Peter Langenstroer, MD, MS, Associate Professor of Urology

The management of small renal masses is a dynamic and evolving process. Twenty years ago, the mainstay management for small renal masses was radical nephrectomy.  This resulted in over-treatment of many patients. It has become evident that radical nephrectomy is a significant risk factor for the development of chronic renal disease. More recently, chronic renal insufficiency has been associated with increased risk of cardiovascular events, hospitalizations and mortality. Patients undergoing renal preservation, e.g., nephron sparing surgery, have better overall quality of life than patients undergoing radical nephrectomy. Thus, nephron sparing surgery has become the contemporary standard of care for the management of small renal masses. Cryoablation  of renal tumors was introduced as an ablative modality to manage renal masses in the late 1990s. In February 2000, physicians at Froedtert & The Medical College of Wisconsin treated the first patients with laparoscopic renal cryoablation. Since then, we have performed more than 250 such ablations using laparoscopic or percutaneous methods. The advantage of this minimally invasive ablative technique is that it allows real time monitoring of the ablative process. The result is thermal destruction  of the renal mass.
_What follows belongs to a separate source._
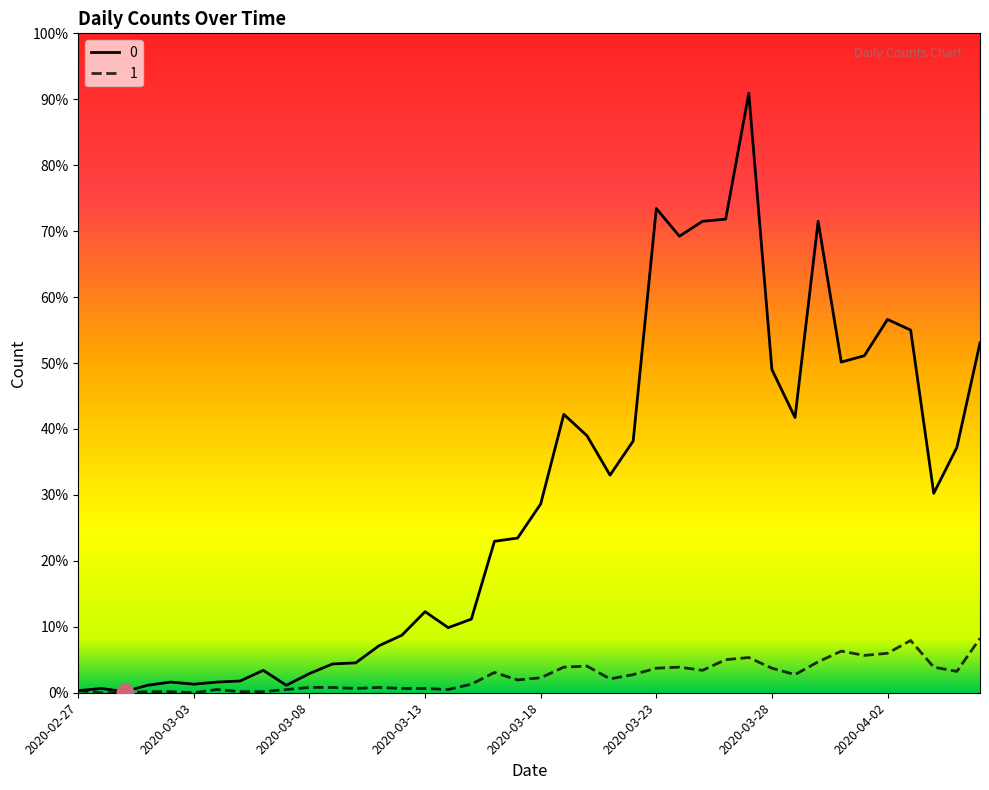

Does the chart have visible grid lines?

No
Patients experience decreased hospitalization, decreased post-operative pain, less morbidity and early return  to baseline functioning. The traditional open partial nephrectomy typically involves a four to five day hospitalization; in contrast,with laparoscopic cryoablation, hospitalization is typically one to two days.
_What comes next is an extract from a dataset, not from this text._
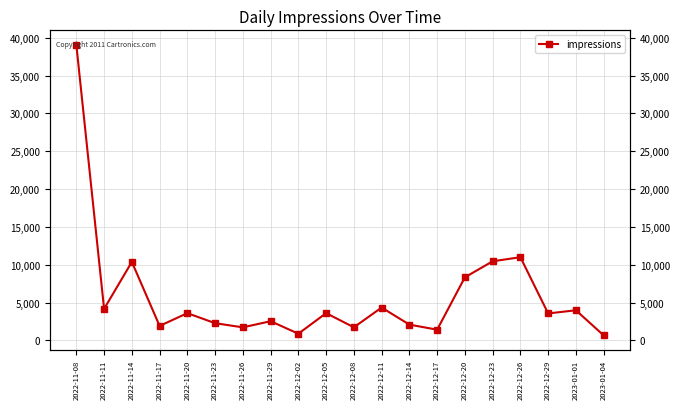

Where is the data nearest to the value 19857?

2022-12-26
To further minimize morbidity, we performed our first percutaneous cryoablation in January 2007. The percutaneous approach is an outpatient procedure that allows return to normal activities within one to two days. Follow up for cryoablative procedures requires imaging with computed tomography (CT) scans or magnetic resonance imaging (MRI) to monitor the effectiveness of the ablation. The initial scan is performed at three months and acts as a baseline for future scans. Parenchymal enhancement in the base of the ablative site is considered a recurrence. Outcomes for this procedure have been excellent. To date, the recurrence rate remains less than 5 percent. Loss of renal function is negligible and the radiographic treatment success rate is equivalent to that of contemporary partial nephrectomy series. Froedtert & The Medical College of Wisconsin have one of the largest cryoablation series in the country with some of the longest follow up. Based on our experience, we believe this technique has proven itself a viable option for the management of patients with small renal masses.